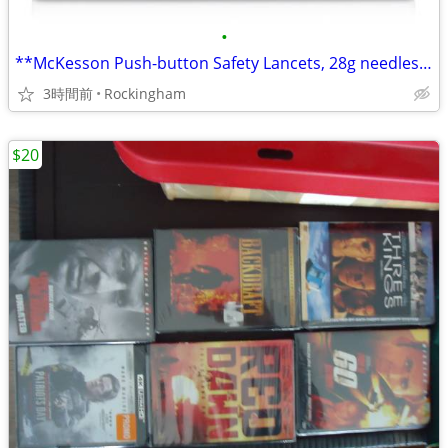
•
**McKesson Push-button Safety Lancets, 28g needles,New,ONLY $5 for 100
3時間前
Rockingham
$20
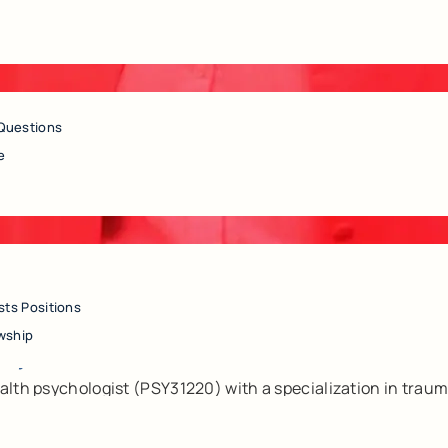
Questions
e
sts Positions
, Ph.D.
wship
alth psychologist (PSY31220) with a specialization in traum
auma, anxiety, depression, chronic health conditions, and lif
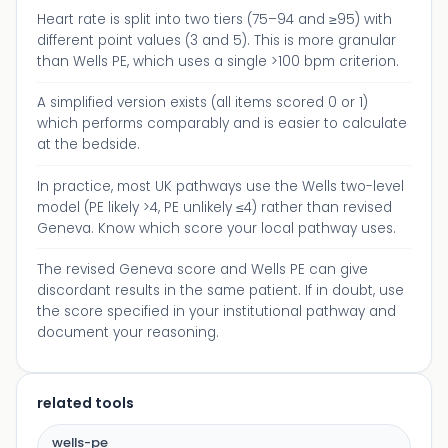
Heart rate is split into two tiers (75–94 and ≥95) with
different point values (3 and 5). This is more granular
than Wells PE, which uses a single >100 bpm criterion.
A simplified version exists (all items scored 0 or 1)
which performs comparably and is easier to calculate
at the bedside.
In practice, most UK pathways use the Wells two-level
model (PE likely >4, PE unlikely ≤4) rather than revised
Geneva. Know which score your local pathway uses.
The revised Geneva score and Wells PE can give
discordant results in the same patient. If in doubt, use
the score specified in your institutional pathway and
document your reasoning.
related tools
wells-pe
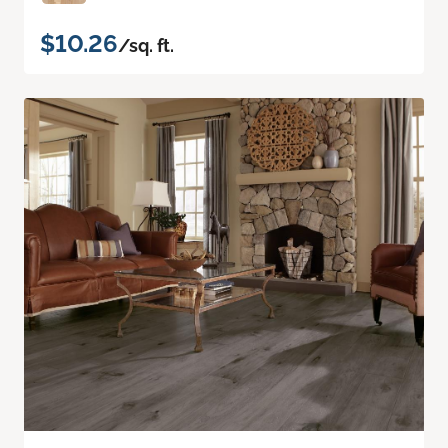
$10.26
/sq. ft.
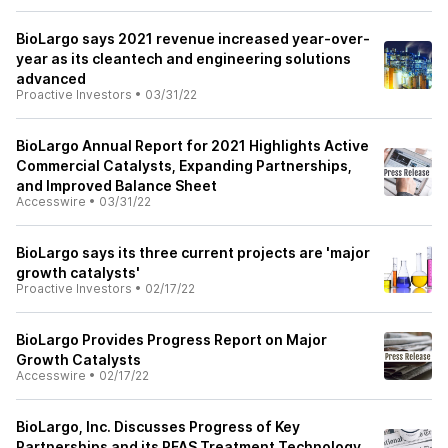
BioLargo says 2021 revenue increased year-over-
year as its cleantech and engineering solutions
advanced
Proactive Investors
•
03/31/22
BioLargo Annual Report for 2021 Highlights Active
Commercial Catalysts, Expanding Partnerships,
and Improved Balance Sheet
Accesswire
•
03/31/22
BioLargo says its three current projects are 'major
growth catalysts'
Proactive Investors
•
02/17/22
BioLargo Provides Progress Report on Major
Growth Catalysts
Accesswire
•
02/17/22
BioLargo, Inc. Discusses Progress of Key
Partnerships and its PFAS Treatment Technology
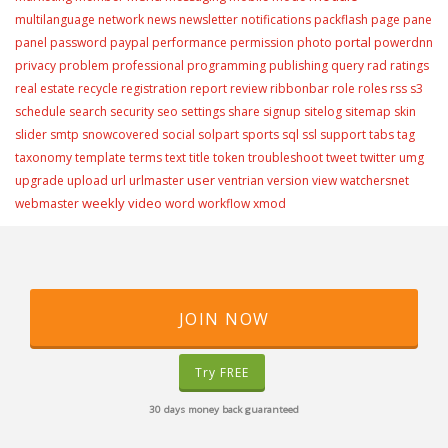
multilanguage
network
news
newsletter
notifications
packflash
page
pane
portal
panel
password
paypal
performance
permission
photo
powerdnn
privacy
problem
professional
programming
publishing
query
rad
ratings
real estate
recycle
registration
report
review
ribbonbar
role
roles
rss
s3
schedule
search
security
seo
settings
share
signup
sitelog
sitemap
skin
slider
smtp
snowcovered
social
solpart
sports
sql
ssl
support
tabs
tag
taxonomy
template
terms
text
title
token
troubleshoot
tweet
twitter
umg
user
upgrade
upload
url
urlmaster
ventrian
version
view
watchersnet
weekly video
webmaster
word
workflow
xmod
JOIN NOW
Try FREE
30 days money back guaranteed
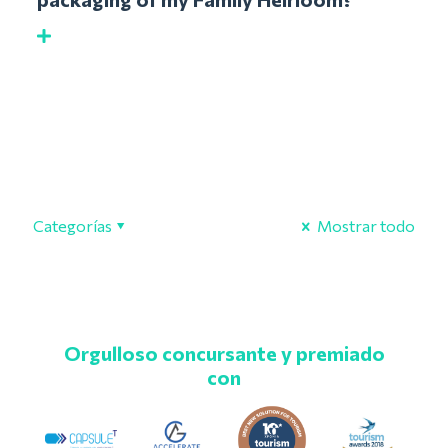
Categorías
Mostrar todo
Orgulloso concursante y premiado
con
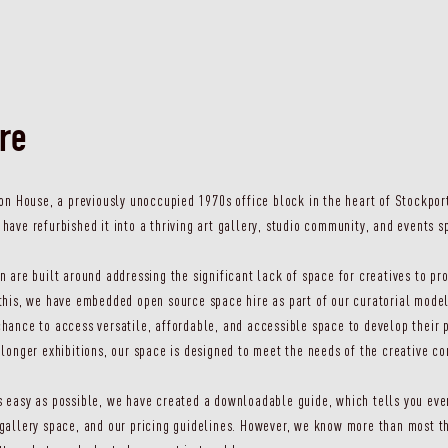
ire
ton House, a previously unoccupied 1970s office block in the heart of Stockport
have refurbished it into a thriving art gallery, studio community, and events s
n are built around addressing the significant lack of space for creatives to 
this, we have embedded open source space hire as part of our curatorial model
hance to access versatile, affordable, and accessible space to develop their 
 longer exhibitions, our space is designed to meet the needs of the creative c
 easy as possible, we have created a downloadable guide, which tells you eve
gallery space, and our pricing guidelines. However, we know more than most th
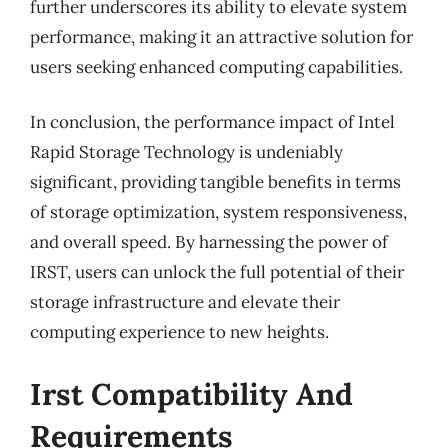
further underscores its ability to elevate system
performance, making it an attractive solution for
users seeking enhanced computing capabilities.
In conclusion, the performance impact of Intel
Rapid Storage Technology is undeniably
significant, providing tangible benefits in terms
of storage optimization, system responsiveness,
and overall speed. By harnessing the power of
IRST, users can unlock the full potential of their
storage infrastructure and elevate their
computing experience to new heights.
Irst Compatibility And
Requirements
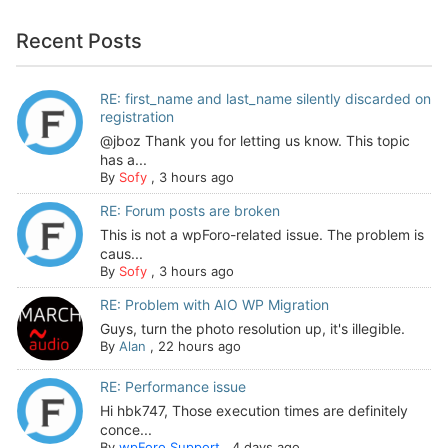
Recent Posts
RE: first_name and last_name silently discarded on
registration
@jboz Thank you for letting us know. This topic
has a...
By
Sofy
,
3 hours ago
RE: Forum posts are broken
This is not a wpForo-related issue. The problem is
caus...
By
Sofy
,
3 hours ago
RE: Problem with AIO WP Migration
Guys, turn the photo resolution up, it's illegible.
By
Alan
,
22 hours ago
RE: Performance issue
Hi hbk747, Those execution times are definitely
conce...
By
wpForo Support
,
4 days ago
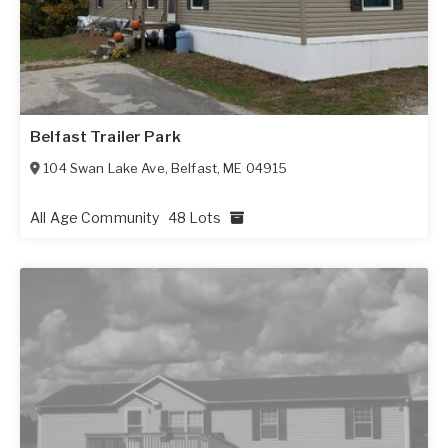
Belfast Trailer Park
104 Swan Lake Ave
,
Belfast
,
ME
04915
All Age Community
48 Lots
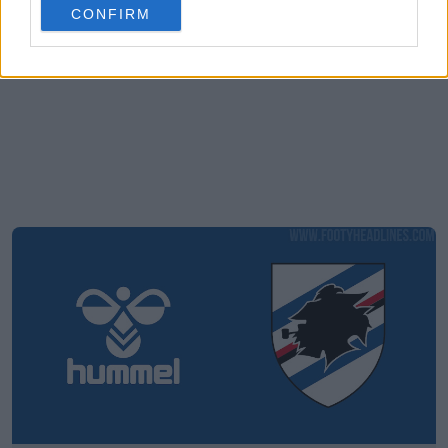
CONFIRM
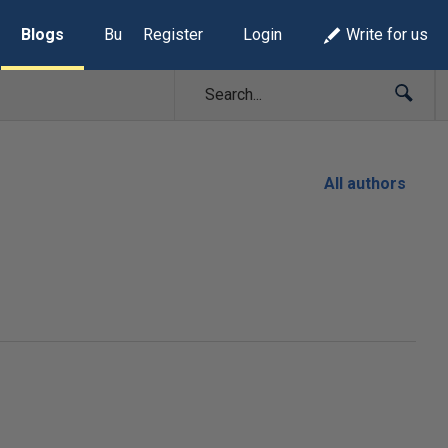
Blogs
Build Lists
Register
Login
Write for us
All authors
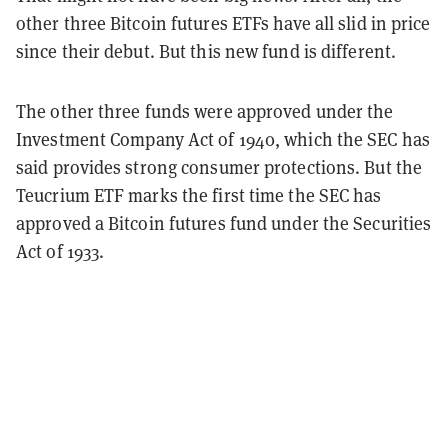
other three Bitcoin futures ETFs have all slid in price
since their debut. But this new fund is different.
The other three funds were approved under the
Investment Company Act of 1940, which the SEC has
said provides strong consumer protections. But the
Teucrium ETF marks the first time the SEC has
approved a Bitcoin futures fund under the Securities
Act of 1933.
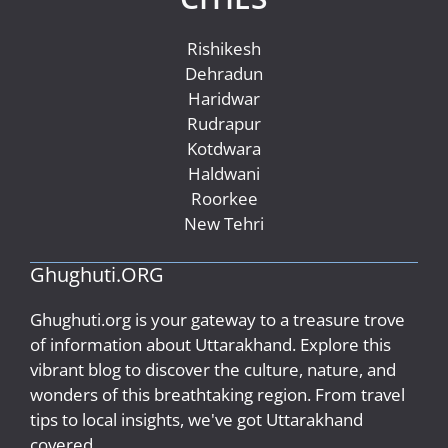
Rishikesh
Dehradun
Haridwar
Rudrapur
Kotdwara
Haldwani
Roorkee
New Tehri
Ghughuti.ORG
Ghughuti.org is your gateway to a treasure trove
of information about Uttarakhand. Explore this
vibrant blog to discover the culture, nature, and
wonders of this breathtaking region. From travel
tips to local insights, we've got Uttarakhand
covered..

Exercise objective. Find each line in the listing above that contains "computing", and copy that line.

Answer section.
users seeking enhanced computing capabilities.
computing experience to new heights.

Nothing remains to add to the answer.